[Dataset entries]
┌──

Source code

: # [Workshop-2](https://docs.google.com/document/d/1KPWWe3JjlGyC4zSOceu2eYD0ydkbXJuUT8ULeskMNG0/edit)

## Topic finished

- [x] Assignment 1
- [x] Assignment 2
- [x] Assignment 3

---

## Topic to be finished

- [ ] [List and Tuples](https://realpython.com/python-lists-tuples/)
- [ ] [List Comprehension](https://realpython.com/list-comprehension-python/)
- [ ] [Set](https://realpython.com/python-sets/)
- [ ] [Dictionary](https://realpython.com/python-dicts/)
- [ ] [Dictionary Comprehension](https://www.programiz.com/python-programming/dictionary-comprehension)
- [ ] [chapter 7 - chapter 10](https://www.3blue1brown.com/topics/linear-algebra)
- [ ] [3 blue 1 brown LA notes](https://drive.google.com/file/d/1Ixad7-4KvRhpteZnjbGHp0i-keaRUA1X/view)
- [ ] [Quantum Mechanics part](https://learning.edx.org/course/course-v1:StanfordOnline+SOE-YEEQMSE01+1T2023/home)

└──
┌──

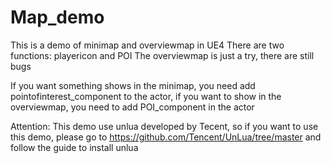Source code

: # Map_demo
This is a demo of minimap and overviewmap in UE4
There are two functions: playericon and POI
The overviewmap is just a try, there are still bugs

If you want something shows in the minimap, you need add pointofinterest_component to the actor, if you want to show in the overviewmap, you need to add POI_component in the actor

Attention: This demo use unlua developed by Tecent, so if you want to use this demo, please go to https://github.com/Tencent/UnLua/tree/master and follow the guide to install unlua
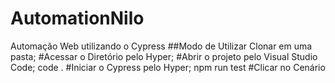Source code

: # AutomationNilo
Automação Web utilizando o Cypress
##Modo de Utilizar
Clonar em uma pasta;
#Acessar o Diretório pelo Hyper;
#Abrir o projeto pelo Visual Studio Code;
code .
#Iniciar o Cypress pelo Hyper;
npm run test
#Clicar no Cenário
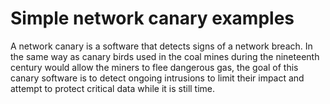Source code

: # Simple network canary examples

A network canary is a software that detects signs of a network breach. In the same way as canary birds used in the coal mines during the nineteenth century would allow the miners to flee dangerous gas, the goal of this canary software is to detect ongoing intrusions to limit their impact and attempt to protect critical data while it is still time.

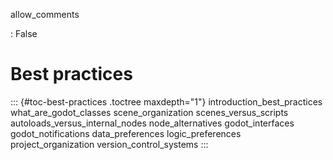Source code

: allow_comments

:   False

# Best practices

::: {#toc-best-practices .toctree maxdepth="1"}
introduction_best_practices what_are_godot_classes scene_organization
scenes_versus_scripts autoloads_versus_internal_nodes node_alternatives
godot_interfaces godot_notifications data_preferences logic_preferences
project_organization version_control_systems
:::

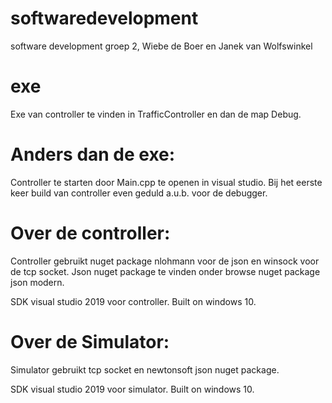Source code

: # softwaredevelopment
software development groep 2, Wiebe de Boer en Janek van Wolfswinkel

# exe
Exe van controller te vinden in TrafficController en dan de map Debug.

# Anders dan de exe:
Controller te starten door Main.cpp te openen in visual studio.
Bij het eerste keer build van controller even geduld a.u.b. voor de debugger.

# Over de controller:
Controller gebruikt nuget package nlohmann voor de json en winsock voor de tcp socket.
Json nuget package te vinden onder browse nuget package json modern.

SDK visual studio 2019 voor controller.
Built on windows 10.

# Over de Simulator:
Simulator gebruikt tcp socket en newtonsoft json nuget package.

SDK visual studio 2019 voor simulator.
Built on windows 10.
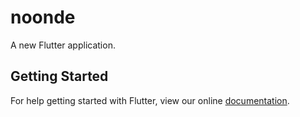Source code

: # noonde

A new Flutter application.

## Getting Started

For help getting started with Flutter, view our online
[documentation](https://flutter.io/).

└──

EXERCISE OBJECTIVE - Convert the lines from the one containing "# Anders dan" through the one containing "Json nuget package te", both included, into a Markdown table with the columns No. and Line. Number each line and leave out the blank ones.

EXERCISE ANSWER -
| No. | Line |
|---|---|
| 1 | # Anders dan de exe: |
| 2 | Controller te starten door Main.cpp te openen in visual studio. |
| 3 | Bij het eerste keer build van controller even geduld a.u.b. voor de debugger. |
| 4 | # Over de controller: |
| 5 | Controller gebruikt nuget package nlohmann voor de json en winsock voor de tcp socket. |
| 6 | Json nuget package te vinden onder browse nuget package json modern. |